All’esordio alla regia Leonardo D’Agostini centra un gran film. E non era per niente facile. Anzi, portare la classica storia di formazione con l’abusata formula del rapporto difficile tra un adolescente e un adulto in un mondo anti-cinematografico come quello del calcio poteva essere un azzardo.
Invece D’Agostini confeziona un film brillante, senza sbavature, convincente in tutte le componenti filmiche.

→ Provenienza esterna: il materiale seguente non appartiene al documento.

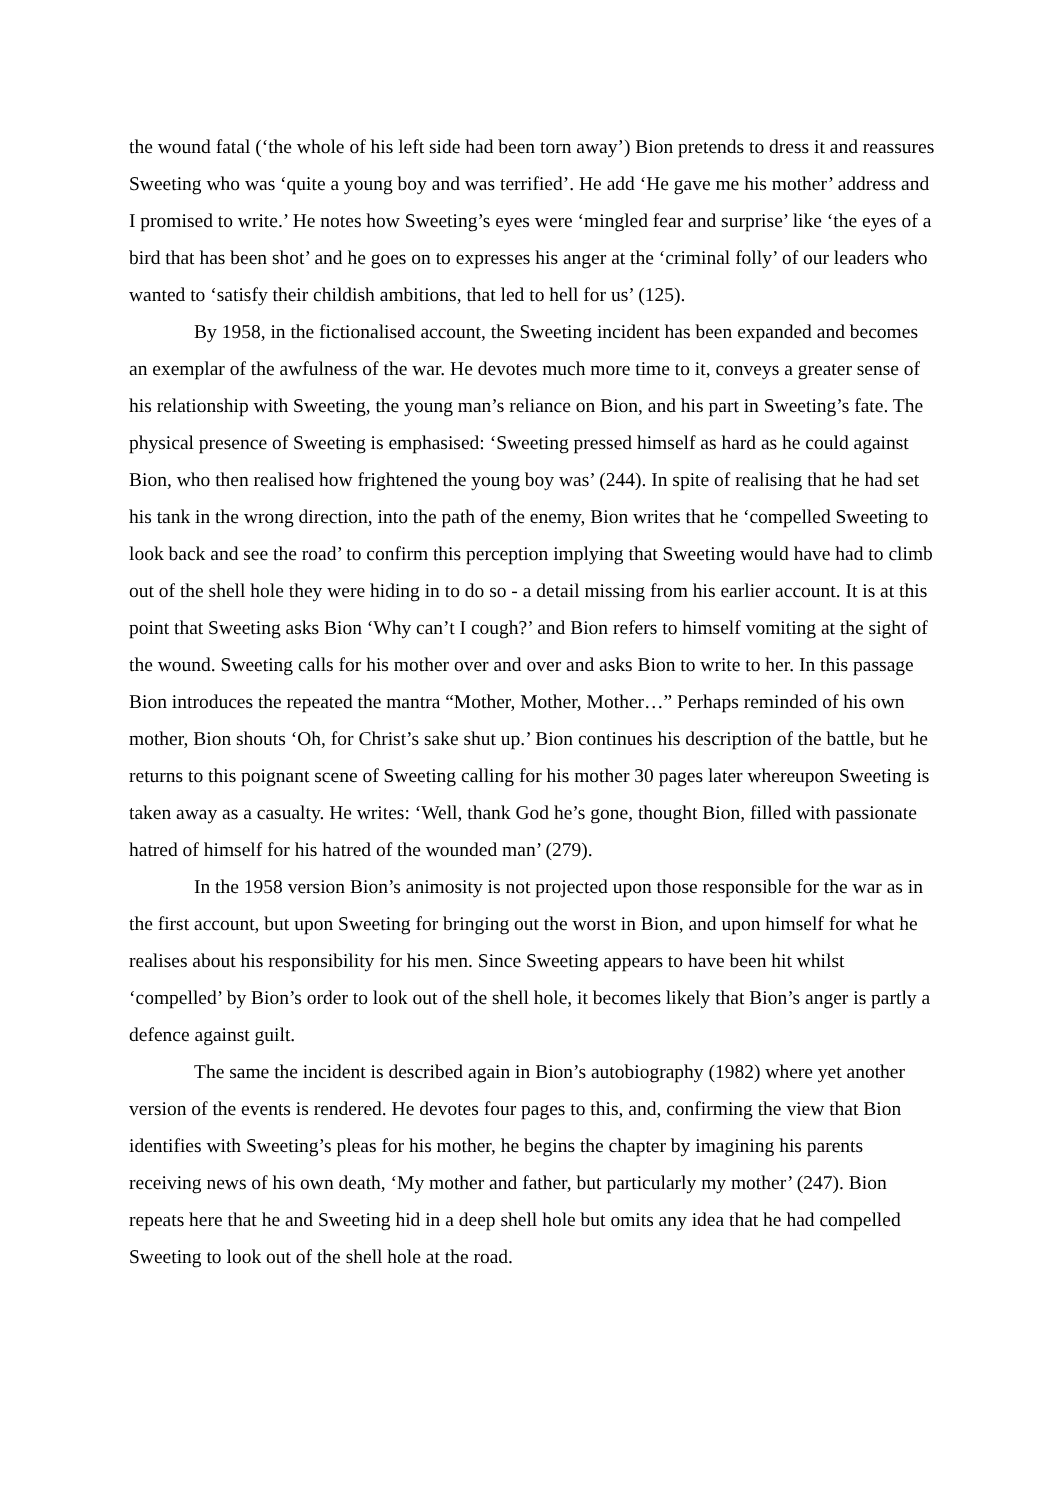the wound fatal (‘the whole of his left side had been torn away’) Bion pretends to dress it and reassures Sweeting who was ‘quite a young boy and was terrified’. He add ‘He gave me his mother’ address and I promised to write.’ He notes how Sweeting’s eyes were ‘mingled fear and surprise’ like ‘the eyes of a bird that has been shot’ and he goes on to expresses his anger at the ‘criminal folly’ of our leaders who wanted to ‘satisfy their childish ambitions, that led to hell for us’ (125).
By 1958, in the fictionalised account, the Sweeting incident has been expanded and becomes an exemplar of the awfulness of the war. He devotes much more time to it, conveys a greater sense of his relationship with Sweeting, the young man’s reliance on Bion, and his part in Sweeting’s fate. The physical presence of Sweeting is emphasised: ‘Sweeting pressed himself as hard as he could against Bion, who then realised how frightened the young boy was’ (244). In spite of realising that he had set his tank in the wrong direction, into the path of the enemy, Bion writes that he ‘compelled Sweeting to look back and see the road’ to confirm this perception implying that Sweeting would have had to climb out of the shell hole they were hiding in to do so - a detail missing from his earlier account. It is at this point that Sweeting asks Bion ‘Why can’t I cough?’ and Bion refers to himself vomiting at the sight of the wound. Sweeting calls for his mother over and over and asks Bion to write to her. In this passage Bion introduces the repeated the mantra “Mother, Mother, Mother…” Perhaps reminded of his own mother, Bion shouts ‘Oh, for Christ’s sake shut up.’ Bion continues his description of the battle, but he returns to this poignant scene of Sweeting calling for his mother 30 pages later whereupon Sweeting is taken away as a casualty. He writes: ‘Well, thank God he’s gone, thought Bion, filled with passionate hatred of himself for his hatred of the wounded man’ (279).
In the 1958 version Bion’s animosity is not projected upon those responsible for the war as in the first account, but upon Sweeting for bringing out the worst in Bion, and upon himself for what he realises about his responsibility for his men. Since Sweeting appears to have been hit whilst ‘compelled’ by Bion’s order to look out of the shell hole, it becomes likely that Bion’s anger is partly a defence against guilt.
The same the incident is described again in Bion’s autobiography (1982) where yet another version of the events is rendered. He devotes four pages to this, and, confirming the view that Bion identifies with Sweeting’s pleas for his mother, he begins the chapter by imagining his parents receiving news of his own death, ‘My mother and father, but particularly my mother’ (247). Bion repeats here that he and Sweeting hid in a deep shell hole but omits any idea that he had compelled Sweeting to look out of the shell hole at the road.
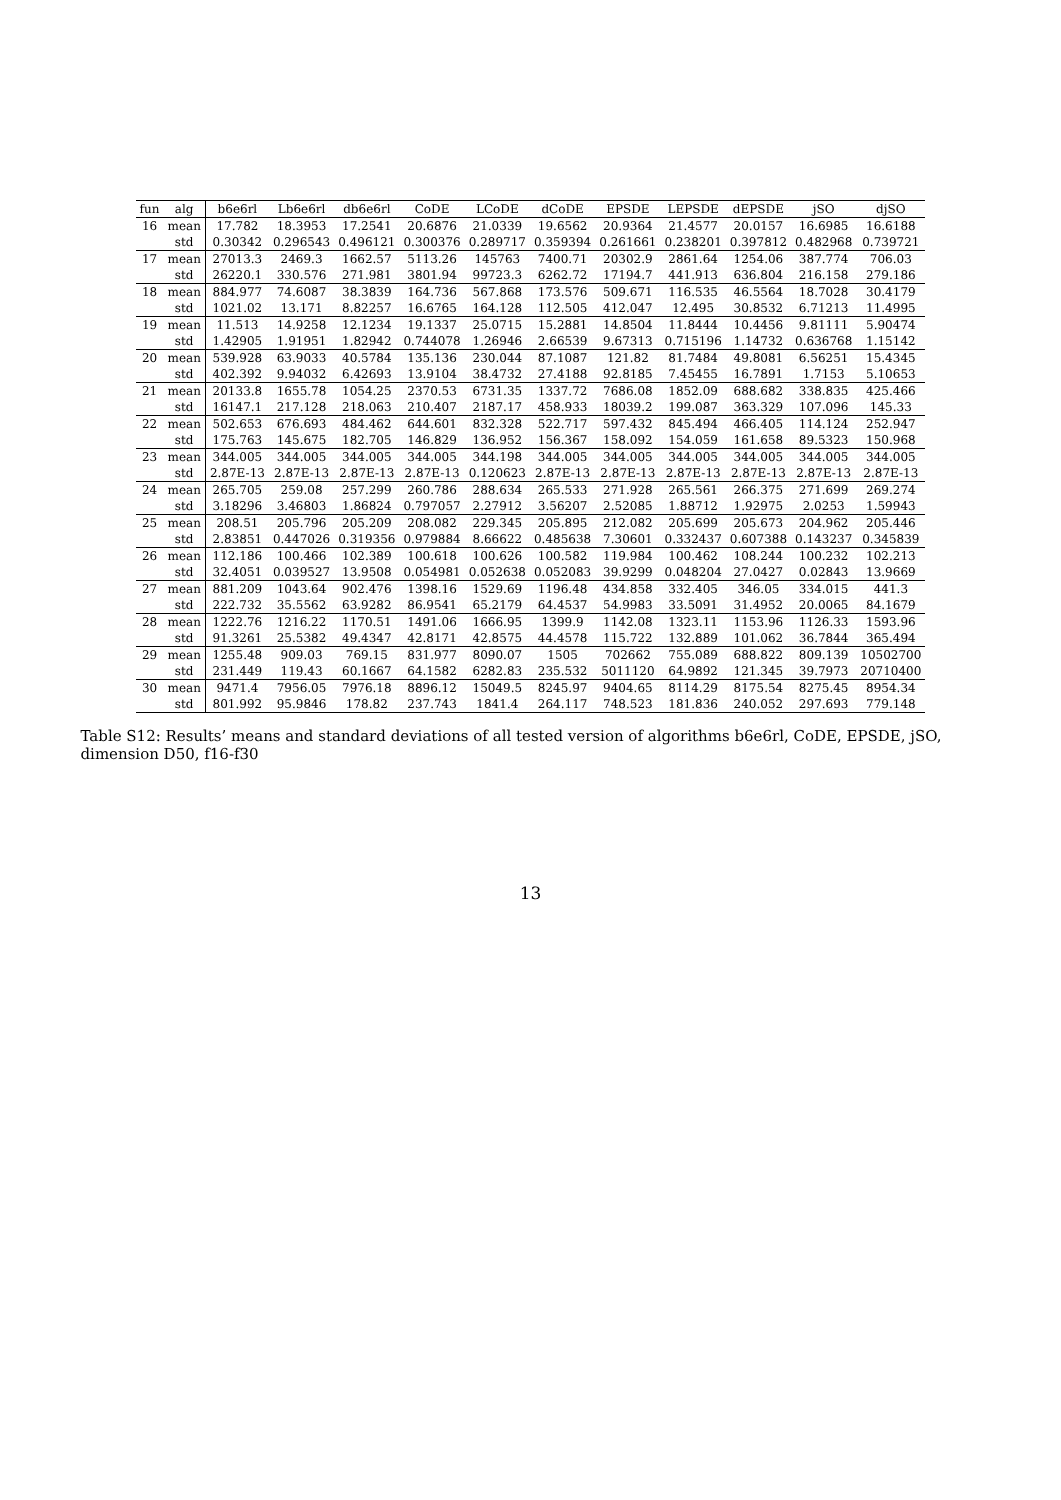| fun | alg | b6e6rl | Lb6e6rl | db6e6rl | CoDE | LCoDE | dCoDE | EPSDE | LEPSDE | dEPSDE | jSO | djSO |
| --- | --- | --- | --- | --- | --- | --- | --- | --- | --- | --- | --- | --- |
| 16 | mean | 17.782 | 18.3953 | 17.2541 | 20.6876 | 21.0339 | 19.6562 | 20.9364 | 21.4577 | 20.0157 | 16.6985 | 16.6188 |
| | std | 0.30342 | 0.296543 | 0.496121 | 0.300376 | 0.289717 | 0.359394 | 0.261661 | 0.238201 | 0.397812 | 0.482968 | 0.739721 |
| 17 | mean | 27013.3 | 2469.3 | 1662.57 | 5113.26 | 145763 | 7400.71 | 20302.9 | 2861.64 | 1254.06 | 387.774 | 706.03 |
| | std | 26220.1 | 330.576 | 271.981 | 3801.94 | 99723.3 | 6262.72 | 17194.7 | 441.913 | 636.804 | 216.158 | 279.186 |
| 18 | mean | 884.977 | 74.6087 | 38.3839 | 164.736 | 567.868 | 173.576 | 509.671 | 116.535 | 46.5564 | 18.7028 | 30.4179 |
| | std | 1021.02 | 13.171 | 8.82257 | 16.6765 | 164.128 | 112.505 | 412.047 | 12.495 | 30.8532 | 6.71213 | 11.4995 |
| 19 | mean | 11.513 | 14.9258 | 12.1234 | 19.1337 | 25.0715 | 15.2881 | 14.8504 | 11.8444 | 10.4456 | 9.81111 | 5.90474 |
| | std | 1.42905 | 1.91951 | 1.82942 | 0.744078 | 1.26946 | 2.66539 | 9.67313 | 0.715196 | 1.14732 | 0.636768 | 1.15142 |
| 20 | mean | 539.928 | 63.9033 | 40.5784 | 135.136 | 230.044 | 87.1087 | 121.82 | 81.7484 | 49.8081 | 6.56251 | 15.4345 |
| | std | 402.392 | 9.94032 | 6.42693 | 13.9104 | 38.4732 | 27.4188 | 92.8185 | 7.45455 | 16.7891 | 1.7153 | 5.10653 |
| 21 | mean | 20133.8 | 1655.78 | 1054.25 | 2370.53 | 6731.35 | 1337.72 | 7686.08 | 1852.09 | 688.682 | 338.835 | 425.466 |
| | std | 16147.1 | 217.128 | 218.063 | 210.407 | 2187.17 | 458.933 | 18039.2 | 199.087 | 363.329 | 107.096 | 145.33 |
| 22 | mean | 502.653 | 676.693 | 484.462 | 644.601 | 832.328 | 522.717 | 597.432 | 845.494 | 466.405 | 114.124 | 252.947 |
| | std | 175.763 | 145.675 | 182.705 | 146.829 | 136.952 | 156.367 | 158.092 | 154.059 | 161.658 | 89.5323 | 150.968 |
| 23 | mean | 344.005 | 344.005 | 344.005 | 344.005 | 344.198 | 344.005 | 344.005 | 344.005 | 344.005 | 344.005 | 344.005 |
| | std | 2.87E-13 | 2.87E-13 | 2.87E-13 | 2.87E-13 | 0.120623 | 2.87E-13 | 2.87E-13 | 2.87E-13 | 2.87E-13 | 2.87E-13 | 2.87E-13 |
| 24 | mean | 265.705 | 259.08 | 257.299 | 260.786 | 288.634 | 265.533 | 271.928 | 265.561 | 266.375 | 271.699 | 269.274 |
| | std | 3.18296 | 3.46803 | 1.86824 | 0.797057 | 2.27912 | 3.56207 | 2.52085 | 1.88712 | 1.92975 | 2.0253 | 1.59943 |
| 25 | mean | 208.51 | 205.796 | 205.209 | 208.082 | 229.345 | 205.895 | 212.082 | 205.699 | 205.673 | 204.962 | 205.446 |
| | std | 2.83851 | 0.447026 | 0.319356 | 0.979884 | 8.66622 | 0.485638 | 7.30601 | 0.332437 | 0.607388 | 0.143237 | 0.345839 |
| 26 | mean | 112.186 | 100.466 | 102.389 | 100.618 | 100.626 | 100.582 | 119.984 | 100.462 | 108.244 | 100.232 | 102.213 |
| | std | 32.4051 | 0.039527 | 13.9508 | 0.054981 | 0.052638 | 0.052083 | 39.9299 | 0.048204 | 27.0427 | 0.02843 | 13.9669 |
| 27 | mean | 881.209 | 1043.64 | 902.476 | 1398.16 | 1529.69 | 1196.48 | 434.858 | 332.405 | 346.05 | 334.015 | 441.3 |
| | std | 222.732 | 35.5562 | 63.9282 | 86.9541 | 65.2179 | 64.4537 | 54.9983 | 33.5091 | 31.4952 | 20.0065 | 84.1679 |
| 28 | mean | 1222.76 | 1216.22 | 1170.51 | 1491.06 | 1666.95 | 1399.9 | 1142.08 | 1323.11 | 1153.96 | 1126.33 | 1593.96 |
| | std | 91.3261 | 25.5382 | 49.4347 | 42.8171 | 42.8575 | 44.4578 | 115.722 | 132.889 | 101.062 | 36.7844 | 365.494 |
| 29 | mean | 1255.48 | 909.03 | 769.15 | 831.977 | 8090.07 | 1505 | 702662 | 755.089 | 688.822 | 809.139 | 10502700 |
| | std | 231.449 | 119.43 | 60.1667 | 64.1582 | 6282.83 | 235.532 | 5011120 | 64.9892 | 121.345 | 39.7973 | 20710400 |
| 30 | mean | 9471.4 | 7956.05 | 7976.18 | 8896.12 | 15049.5 | 8245.97 | 9404.65 | 8114.29 | 8175.54 | 8275.45 | 8954.34 |
| | std | 801.992 | 95.9846 | 178.82 | 237.743 | 1841.4 | 264.117 | 748.523 | 181.836 | 240.052 | 297.693 | 779.148 |
Table S12: Results’ means and standard deviations of all tested version of algorithms b6e6rl, CoDE, EPSDE, jSO, dimension D50, f16-f30
13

A dir poco straordinarie le interpretazioni di Andrea Carpenzano e di Stefano Accorsi, i due attori protagonisti danno vita a due personaggi che crescono di minuto in minuto in una perfetta alchimia; non va dimenticata l’altrettanto brava Ludovica Martino, in un ruolo chiave per l’equilibrio dello sviluppo narrativo. Dopo l’eccellente esordio con Tutto quello che vuoi era gioco facile profetizzare una brillante carriera ad Andrea Carpenzano, le promesse sono state mantenute. Per l’amara ironia e i perfetti tempi comici delle battute ricorda molto Valerio Mastandrea o Marco Giallini.
La sceneggiatura di Giulia Steigerwalt è solita e credibile, oltre che attenta a non cadere nella retorica. Il mondo del calcio e le partite, le cui scene sono tecnicamente di grande effetto, restano sullo sfondo per dare risalto alla crescita umana e al legame che si crea tra Christian e Valerio. Alcune idee narrative, come quella di partire dagli schemi di gioco per creare un metodo di studio personalizzato in cui viene schematizzata la Storia, sono convincenti e funzionali al racconto.   
L’esordio di Leonardo D’Agostini è stato prodotto dalla Groenlandiadi Matteo Rovere e Sydney Sibilia, due (giovani) registi che stanno rivoluzionando il cinema italiano con opere innovative come la trilogia di Smetto quando voglioo Veloce come il vento, permettendosi anche di produrre film audaci come Il primo re, recitato in protolatino. Il cinema italiano ha un gran bisogno di film come Il campione, autoriali ma nel contempo in grado di attrarre anche un pubblico popolare, e quindi di incassare portando ossigeno all’asfittica industria cinematografica. Auguriamoci che il futuro di questo gruppo di giovani registi e produttori sia luminoso come la carriera calcistica che si prospetta a Christian Ferro.
Malgrado le difficoltà, per dirla con De Gregori, “il ragazzo si farà ...”.